A few months later my dad let me skip school — I believe we both called in sick — to watch Game 7 of the World Series on TV and when Maz drove that ball over the left-field wall in the bottom of the ninth, wow … the greatest walk-off ever.

I was in college in 1971 and one of my first dates with the girl who became my wife was Game 3 of the World Series in then-new Three Rivers Stadium. Steve Blass pitched a gem, Bob Robertson hit a three-run homer, and the Buccos won.

There was a lousy call at one point and what Sue remembers most is the first time she ever heard a minister curse. It wasn’t my first rodeo.
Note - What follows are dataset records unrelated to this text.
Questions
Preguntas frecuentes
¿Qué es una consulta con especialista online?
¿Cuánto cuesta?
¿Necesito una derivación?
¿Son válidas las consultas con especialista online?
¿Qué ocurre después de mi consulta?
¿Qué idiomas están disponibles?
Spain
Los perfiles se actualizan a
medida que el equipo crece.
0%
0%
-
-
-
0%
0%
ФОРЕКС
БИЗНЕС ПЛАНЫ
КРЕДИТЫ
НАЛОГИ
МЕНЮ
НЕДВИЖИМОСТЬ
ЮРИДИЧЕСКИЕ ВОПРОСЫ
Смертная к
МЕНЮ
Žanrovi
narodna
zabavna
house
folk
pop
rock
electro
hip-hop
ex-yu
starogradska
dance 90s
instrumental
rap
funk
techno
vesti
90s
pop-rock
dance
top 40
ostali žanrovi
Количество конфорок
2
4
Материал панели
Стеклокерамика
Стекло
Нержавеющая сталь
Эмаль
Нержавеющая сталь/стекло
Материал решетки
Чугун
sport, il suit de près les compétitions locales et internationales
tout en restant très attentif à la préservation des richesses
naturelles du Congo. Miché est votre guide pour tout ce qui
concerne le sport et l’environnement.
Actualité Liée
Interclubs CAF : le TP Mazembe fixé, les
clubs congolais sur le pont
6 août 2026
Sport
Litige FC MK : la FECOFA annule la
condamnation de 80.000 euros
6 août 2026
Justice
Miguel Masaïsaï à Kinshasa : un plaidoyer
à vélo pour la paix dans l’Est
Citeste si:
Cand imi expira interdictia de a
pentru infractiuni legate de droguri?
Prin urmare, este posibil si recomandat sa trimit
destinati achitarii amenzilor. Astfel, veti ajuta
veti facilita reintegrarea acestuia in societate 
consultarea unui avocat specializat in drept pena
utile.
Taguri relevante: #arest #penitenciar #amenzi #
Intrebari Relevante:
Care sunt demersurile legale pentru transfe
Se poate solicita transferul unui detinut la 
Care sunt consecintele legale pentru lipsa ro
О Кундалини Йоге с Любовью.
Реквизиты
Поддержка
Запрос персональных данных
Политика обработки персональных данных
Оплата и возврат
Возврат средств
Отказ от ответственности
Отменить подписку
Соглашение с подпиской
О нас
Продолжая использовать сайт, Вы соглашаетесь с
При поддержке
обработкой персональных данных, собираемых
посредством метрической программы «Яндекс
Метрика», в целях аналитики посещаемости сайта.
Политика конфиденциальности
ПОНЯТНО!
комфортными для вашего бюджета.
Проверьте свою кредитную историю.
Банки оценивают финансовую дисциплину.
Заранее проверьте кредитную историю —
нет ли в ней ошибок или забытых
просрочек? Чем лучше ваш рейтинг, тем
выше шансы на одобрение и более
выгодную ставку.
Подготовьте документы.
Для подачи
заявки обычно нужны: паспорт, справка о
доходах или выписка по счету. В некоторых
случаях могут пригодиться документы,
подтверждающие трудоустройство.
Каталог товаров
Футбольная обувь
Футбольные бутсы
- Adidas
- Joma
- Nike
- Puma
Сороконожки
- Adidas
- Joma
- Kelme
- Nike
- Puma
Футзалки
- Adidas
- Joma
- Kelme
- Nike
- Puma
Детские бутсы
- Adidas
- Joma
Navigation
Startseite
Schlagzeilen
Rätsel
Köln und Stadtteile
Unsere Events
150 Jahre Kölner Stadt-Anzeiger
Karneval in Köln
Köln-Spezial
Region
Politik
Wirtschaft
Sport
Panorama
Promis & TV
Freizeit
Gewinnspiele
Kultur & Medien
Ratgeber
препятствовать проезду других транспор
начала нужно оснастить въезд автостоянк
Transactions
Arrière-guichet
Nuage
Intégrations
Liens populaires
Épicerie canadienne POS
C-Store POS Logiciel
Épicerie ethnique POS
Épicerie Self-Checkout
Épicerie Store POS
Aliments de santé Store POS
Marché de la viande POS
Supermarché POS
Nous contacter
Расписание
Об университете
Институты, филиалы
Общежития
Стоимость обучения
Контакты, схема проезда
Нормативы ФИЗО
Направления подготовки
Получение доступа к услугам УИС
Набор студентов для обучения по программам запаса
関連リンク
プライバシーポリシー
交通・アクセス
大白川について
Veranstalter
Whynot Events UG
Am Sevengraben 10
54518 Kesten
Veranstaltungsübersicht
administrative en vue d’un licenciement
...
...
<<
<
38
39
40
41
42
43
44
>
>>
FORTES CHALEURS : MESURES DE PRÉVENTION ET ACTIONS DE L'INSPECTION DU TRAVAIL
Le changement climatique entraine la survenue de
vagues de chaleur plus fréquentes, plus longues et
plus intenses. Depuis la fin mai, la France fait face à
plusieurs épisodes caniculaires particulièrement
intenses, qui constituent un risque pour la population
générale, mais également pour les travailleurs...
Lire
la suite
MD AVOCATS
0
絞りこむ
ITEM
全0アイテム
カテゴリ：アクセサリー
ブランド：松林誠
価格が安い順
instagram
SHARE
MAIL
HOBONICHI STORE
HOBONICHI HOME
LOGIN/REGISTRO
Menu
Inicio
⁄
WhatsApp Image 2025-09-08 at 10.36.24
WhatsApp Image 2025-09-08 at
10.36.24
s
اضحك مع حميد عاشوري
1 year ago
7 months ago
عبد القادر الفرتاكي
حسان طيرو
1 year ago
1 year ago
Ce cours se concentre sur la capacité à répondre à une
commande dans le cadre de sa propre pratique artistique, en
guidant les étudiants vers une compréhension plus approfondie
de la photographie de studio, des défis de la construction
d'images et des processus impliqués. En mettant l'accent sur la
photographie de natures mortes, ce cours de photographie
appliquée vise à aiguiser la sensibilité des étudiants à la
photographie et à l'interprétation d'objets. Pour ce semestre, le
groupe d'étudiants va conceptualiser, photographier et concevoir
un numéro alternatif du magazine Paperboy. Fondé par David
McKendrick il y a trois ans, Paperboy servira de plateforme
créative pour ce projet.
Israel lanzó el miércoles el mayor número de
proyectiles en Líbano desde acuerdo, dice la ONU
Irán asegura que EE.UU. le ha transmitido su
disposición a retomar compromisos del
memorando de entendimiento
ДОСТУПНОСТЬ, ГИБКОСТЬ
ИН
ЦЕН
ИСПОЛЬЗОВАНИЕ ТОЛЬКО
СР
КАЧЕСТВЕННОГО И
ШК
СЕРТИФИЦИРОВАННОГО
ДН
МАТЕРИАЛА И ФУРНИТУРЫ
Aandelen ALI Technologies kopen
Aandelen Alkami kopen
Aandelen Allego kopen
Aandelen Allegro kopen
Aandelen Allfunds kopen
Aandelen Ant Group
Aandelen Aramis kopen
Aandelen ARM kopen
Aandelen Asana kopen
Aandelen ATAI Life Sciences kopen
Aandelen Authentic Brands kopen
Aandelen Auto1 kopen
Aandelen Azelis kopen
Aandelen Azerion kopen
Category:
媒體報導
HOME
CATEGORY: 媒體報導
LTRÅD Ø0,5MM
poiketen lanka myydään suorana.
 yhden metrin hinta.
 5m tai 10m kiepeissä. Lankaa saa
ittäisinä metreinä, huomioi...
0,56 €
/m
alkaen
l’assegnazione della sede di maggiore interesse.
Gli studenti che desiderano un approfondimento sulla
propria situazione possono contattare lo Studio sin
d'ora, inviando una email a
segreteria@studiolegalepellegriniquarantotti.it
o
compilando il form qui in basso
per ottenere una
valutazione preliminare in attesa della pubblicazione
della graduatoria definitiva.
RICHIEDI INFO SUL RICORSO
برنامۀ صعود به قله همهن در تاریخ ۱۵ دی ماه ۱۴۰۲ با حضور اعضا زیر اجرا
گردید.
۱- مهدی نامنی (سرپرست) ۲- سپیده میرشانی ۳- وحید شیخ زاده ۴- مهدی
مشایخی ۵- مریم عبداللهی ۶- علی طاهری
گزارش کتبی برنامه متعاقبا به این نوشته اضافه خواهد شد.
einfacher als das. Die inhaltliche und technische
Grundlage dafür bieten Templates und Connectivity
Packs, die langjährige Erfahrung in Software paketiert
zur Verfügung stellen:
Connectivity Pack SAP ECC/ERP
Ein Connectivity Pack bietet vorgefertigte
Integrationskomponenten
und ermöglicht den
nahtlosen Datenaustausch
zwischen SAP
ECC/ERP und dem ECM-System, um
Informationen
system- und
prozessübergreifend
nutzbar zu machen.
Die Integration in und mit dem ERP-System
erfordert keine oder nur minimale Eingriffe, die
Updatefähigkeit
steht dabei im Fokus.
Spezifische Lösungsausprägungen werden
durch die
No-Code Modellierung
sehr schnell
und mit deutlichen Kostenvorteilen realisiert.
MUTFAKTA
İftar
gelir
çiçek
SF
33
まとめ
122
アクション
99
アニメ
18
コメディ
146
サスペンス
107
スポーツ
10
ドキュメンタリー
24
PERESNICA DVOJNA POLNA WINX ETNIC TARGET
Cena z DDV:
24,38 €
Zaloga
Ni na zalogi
The ’79 World Series was Stargell and Sister Sledge and Teke, Kent Tekulve, and another win over the Baltimore Orioles. Three years later, Beth, our youngest, was born and she became my sports nut. In time, volleyball would become her game, but baseball was her first love and the Pirates became her passion by paternal osmosis, I guess.

All Beth wanted for her eighth birthday was to attend her first game.

And, so, 30 years after I made my initial visit she made hers. It was 1990. It was a good time to be introduced to the Pittsburgh Pirates.

The Buccos of Bonds, Van Slyke, Bonilla and pitchers like Doug Drabek, John Smiley, and Bob Walk won 95, 98, and 96 games from 1990-92. But in the seventh game of the 1992 NLCS, with the good guys one out from the World Series, Francisco Cabrera of the Braves swung and Sid Bream slid and everything changed.

The Pirates descended into two decades of darkness; an unparalleled 20 consecutive losing seasons. Bad management, bad decisions, bad hires, bad trades, bad drafts, bad contracts, bad … well, you name it, it was bad.

The only good thing that happened to Pittsburgh baseball was PNC Park opening in 2001. About 2.5 million fans came out that year. The team lost 100 games and then raised ticket prices for ’02. Sigh.

Nonetheless, one young lady stuck with them. Beth went to Pennsylvania for college, stayed there to teach and coach, drove a couple hours to Pittsburgh for more games than she could count, even bought tickets for the old man now and then, and went to PNC Park on one of her first dates with the guy she would marry. All that was missing was Uncle Charlie.

Back to ’92. The night of Game 7 against the Braves — a school night, not that major league baseball cared or cares — Beth was watching the game in bed, holding onto her big black-n-gold foam finger, and when she dozed off with a 2-0 lead the finger fell to the floor.

The poor kid blamed herself. I think she still does.

On Monday night, at 11:04 p.m., a 31-year-old Beth Mahfood posted on her Facebook page: “I have been waiting 21 years to say this… The Pittsburgh Pirates have made the playoffs!”

I’m happy for all Pirates fans, but for one in particular.